In a separate development, a magistrate court in Alibaug permitted police to interrogate Goswami in the Taloja prison for three hours daily in connection with the case. The Alibaug sessions court is already hearing a plea for police custody of Goswami for interrogation. The police had filed a revision application against a magistrate court's order which had sent him to judicial custody while the police had sought his custody for 14 days for investigation. The bench of Justices Sambhaji Shinde and Makarand Karnik, while denying bail, has asked Arnab to approach a sessions court which has to decide the plea, possibly within four days.
Goswami, along with one Firoze Shaikh and Niteish Sarda, all named in the suicide note of architect Anvay Naik, had petitioned the bench, seeking interim bail.
The judges trashed two major contentions raised by Arnab through senior counsels Harish Salve and Abad Ponda. The senior advocates stressed the fact that the police didn't obtain any permission from a magistrate and proceeded with reopening an already dead case, which was closed after an A-summary report was filed.

Another contention they had raised was that the state government lacked powers to order further probe as the same were conferred only upon courts.
Disagreeing with these contentions, the judges, in their 56-page judgment noted, "The fact that the magistrate did not give notice and opportunity to the Naik family to file a protest petition before accepting the A-summary report, goes to the root of the matter. Also, the continuous persuasion of the state government by the family for redressal of its grievance since two of its members had committed suicide."
"In this background, when the concerned investigating officer, after intimating the magistrate, commences further investigation, it cannot be said to be irregular or illegal by any stretch of imagination. The victim’s rights are equally important, like the rights of the accused," Justice Shinde said.
The bench further said it would not accept Arnab's contention against further probe being conducted. "This, we say because, the magistrate, while accepting the A-summary report had not granted any opportunity to the Naik family to file their say in the matter and had not even intimated them about this closure report," the bench said.

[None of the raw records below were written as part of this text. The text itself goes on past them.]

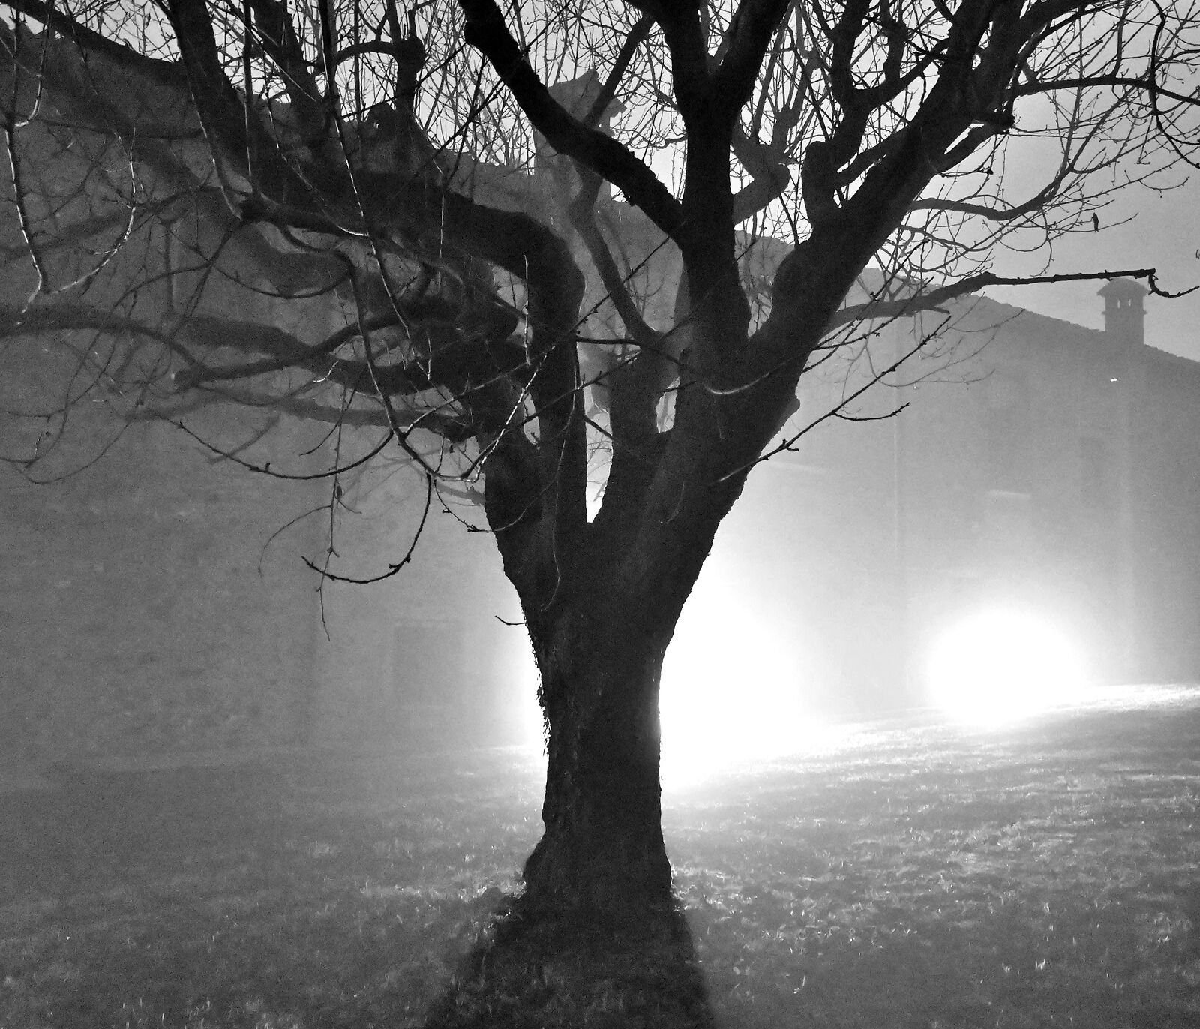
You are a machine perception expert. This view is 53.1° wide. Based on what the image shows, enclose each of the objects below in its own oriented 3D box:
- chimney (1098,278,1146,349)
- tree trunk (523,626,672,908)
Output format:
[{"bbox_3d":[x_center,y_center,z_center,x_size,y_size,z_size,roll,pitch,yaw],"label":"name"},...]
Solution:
[{"bbox_3d":[8.494,-3.279,19.500,0.700,1.150,0.700,4,-5,-40],"label":"chimney"},{"bbox_3d":[-0.014,1.255,6.000,0.730,1.420,0.680,1,-4,0],"label":"tree trunk"}]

"Merely because the magistrate has accepted the A-summary report, that would not mean and preclude the concerned investigating officer to commence further investigation after giving intimation to the jurisdictional magistrate," the judges held.
As far as the powers of state ordering further probe was concerned, the judges said, "There is no manner of doubt in our minds that the state government can always direct a further probe to the concerned police officers, as done in the present case."

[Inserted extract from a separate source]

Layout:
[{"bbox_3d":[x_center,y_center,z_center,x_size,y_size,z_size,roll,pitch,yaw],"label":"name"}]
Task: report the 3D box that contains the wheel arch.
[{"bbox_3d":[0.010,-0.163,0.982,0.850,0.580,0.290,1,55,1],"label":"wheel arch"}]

Having perused the records placed before them, the judges noted that before carrying out further probe against Arnab and two others in this case, the concerned magistrate was intimated about the same and accordingly, the statements of certain witnesses were recorded only after being permitted by the chief judicial magistrate.
"In our opinion, further probe cannot be termed as illegal and without seeking permission of the magistrate," the judges ruled, while denying bail to Arnab.

Meanwhile, Goswami, in a bail plea filed before the Alibaug sessions court through his advocate Gaurav Parkar, said that the ingredients of the offence of abetment to suicide were not made out in the case and that three unconnected persons had been made accused. The plea stated that due to defects and other breaches of the work orders, the last three instalments amounting to Rs 74.23 lakh, were withheld from the deceased Anvay Naik’s company by Arnab's company, pending rectification of the defects. It also said that Naik’s company Concorde had been unable to meet the dates set for completion of work on several occasions and that Goswami did not have a direct relationship with Naik in his personal capacity, but only a contractual relationship existed between their respective companies that was strictly commercial in nature. Further, it stated, police had conducted an investigation in the case where they had filed an A-summaryreport in April 2019 which had been accepted by the court, without challenging the order accepting the report.